*** Opening of Task material ***
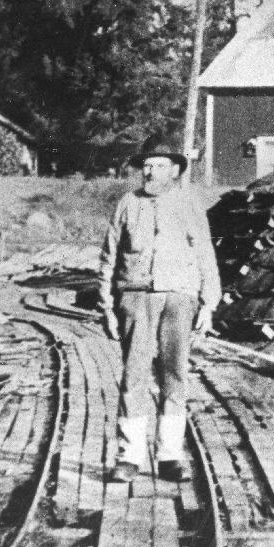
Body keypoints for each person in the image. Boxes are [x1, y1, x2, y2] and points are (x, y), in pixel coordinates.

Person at [96, 134, 221, 480]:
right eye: (146, 166)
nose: (150, 173)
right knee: (134, 374)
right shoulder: (127, 203)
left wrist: (209, 303)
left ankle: (170, 456)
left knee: (175, 375)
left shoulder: (189, 203)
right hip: (136, 298)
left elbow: (205, 253)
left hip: (180, 297)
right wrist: (106, 305)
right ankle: (129, 457)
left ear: (174, 170)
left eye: (159, 166)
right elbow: (109, 257)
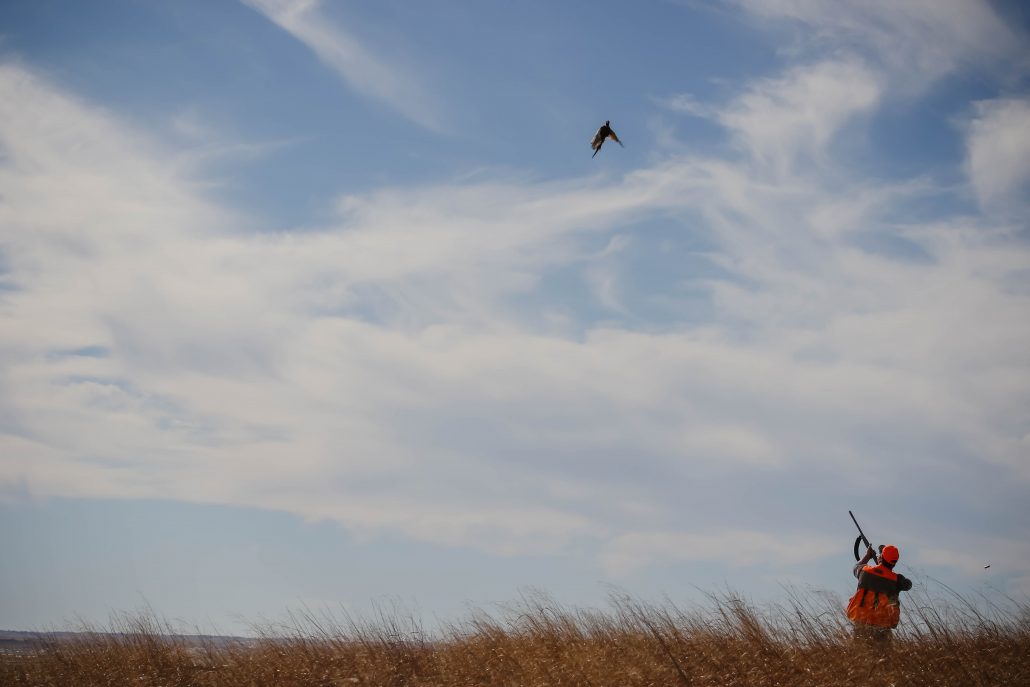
*** Close of Task material ***
▶ **What is expected**: Please output, exactly and with no pictures, only the lines from the one containing "nose: (150, 173)" through the final line of the records above.

▶ **Solution**:
nose: (150, 173)
right knee: (134, 374)
right shoulder: (127, 203)
left wrist: (209, 303)
left ankle: (170, 456)
left knee: (175, 375)
left shoulder: (189, 203)
right hip: (136, 298)
left elbow: (205, 253)
left hip: (180, 297)
right wrist: (106, 305)
right ankle: (129, 457)
left ear: (174, 170)
left eye: (159, 166)
right elbow: (109, 257)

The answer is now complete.